Matthew Chin

Assistant Professor of Women Gender & Sexuality Studies

212 Levering Hall
PO Box 400172
Charlottesville, VA 22904

Office Hours: Spring 2024: On Research Leave for the 2023-24 academic year

Matthew Chin is anthropologist that carries out feminist and queer histories of race to engage contemporary problem spaces at the intersection of geographies and fields.

His first book Fractal Repair: Queer Histories of Modern Jamaica (Duke University Press, 2024) intervenes at the nexus of Caribbean Studies and Queer Studies. It is a recipient of Duke University Press Scholars of Color First Book Award. Fractal Repair asks how gender and sexuality play into demands for reparations for colonization, genocide, enslavement and indentureship across the Caribbean and the Global South. It focuses on Jamaica because colonial epistemologies of race construct the island as exemplary of Caribbean homophobic exceptionalism. The book turns to fractals – or patterns that repeat but never exactly in the same way – to write histories that repair imperial violences around race, gender, and sexuality.

Part of Chin’s research involves examining the efforts of Jamaica’s Gay Freedom Movement (GFM), the first self-proclaimed gay activist organization in the Anglophone Caribbean that existed between 1977-1984. Building on the earlier work of the Caribbean International Resource Network, he has helped to construct a digital archive of GFM materials that is now available on the Digital Library of the Caribbean. He also coordinated an online event to launch the digitization of entire corpus of GFM’s newsletter the Jamaica Gaily News that included a panel of former GFM members. 

His second project, tentatively titled “Imperial Desires: Asian Caribbean Histories” works at the crossroads of Caribbean and Asian Studies with a focus on the Anglophone Caribbean, India & China. It considers how gender and sexuality play into contemporary racial anxieties around the increase in China’s political economic influence in the Caribbean. The project investigates how the various desires of Spanish, British and US empire operate through the languages of race, gender, and sex to constitute Asia and the Caribbean as discrete geographies and incorporate them into imperial designs. Imperial Desires work asks how feminist and queer histories elucidate dynamics of race and empire across regions of the Global South.

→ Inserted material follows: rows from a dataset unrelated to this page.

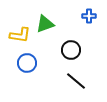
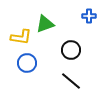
yellow L-shape: moved 1 px right, 2 px down
black line: moved 5 px left
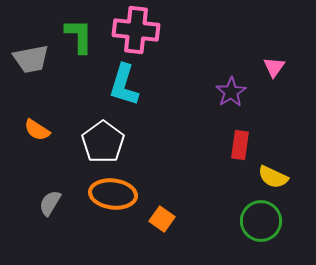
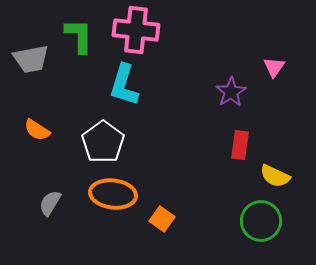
yellow semicircle: moved 2 px right, 1 px up
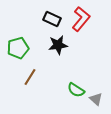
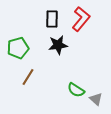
black rectangle: rotated 66 degrees clockwise
brown line: moved 2 px left
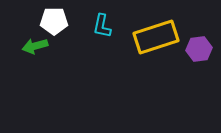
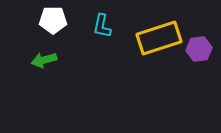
white pentagon: moved 1 px left, 1 px up
yellow rectangle: moved 3 px right, 1 px down
green arrow: moved 9 px right, 14 px down
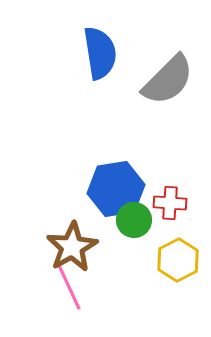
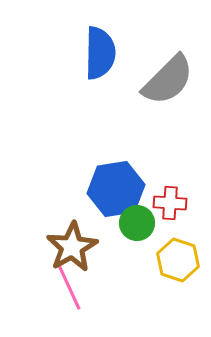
blue semicircle: rotated 10 degrees clockwise
green circle: moved 3 px right, 3 px down
yellow hexagon: rotated 15 degrees counterclockwise
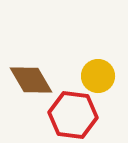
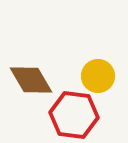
red hexagon: moved 1 px right
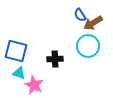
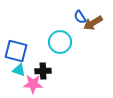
blue semicircle: moved 2 px down
cyan circle: moved 28 px left, 4 px up
black cross: moved 12 px left, 12 px down
cyan triangle: moved 3 px up
pink star: moved 1 px left, 1 px up; rotated 24 degrees counterclockwise
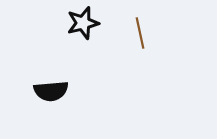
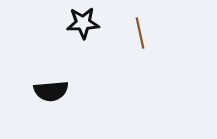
black star: rotated 12 degrees clockwise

Chin’s work has been published in Public Culture, Interventions, Time & Society, Small Axe, Cultural Studies <-> Critical Methodologies, and Journal of Homosexuality. His research has been funded by the Social Sciences and Humanities Research Council of Canada and supported by fellowships in the Department of Sociology at Columbia University, the Center for Sexuality, Race, and Gender Justice at the University of Kent, and the Center for Black, Brown, and Queer Studies.

Select Publications:

Chin, M. (2024) Fractal Repair: Queer Histories of Modern Jamaica. Durham: Duke University Press.

Recipient of a Duke University Press Scholars of Color First Book Award.

Chin, M. (2022). Queering Chinese Crossings in Late Twentieth Century Jamaica: Larry Chang and the Gay Freedom Movement. Interventions, 24 (8), 1309-1327. 

Chin, M. (2020). Antihomosexuality and Nationalist Critique in Late Colonial Jamaica: Revisiting the 1951 Police Enquiry. Small Axe, 24(3), 81-96. 

Chin, M. (2019). Tracing “gay liberation” through postindependence Jamaica. Public Culture, 31(2), 323-341.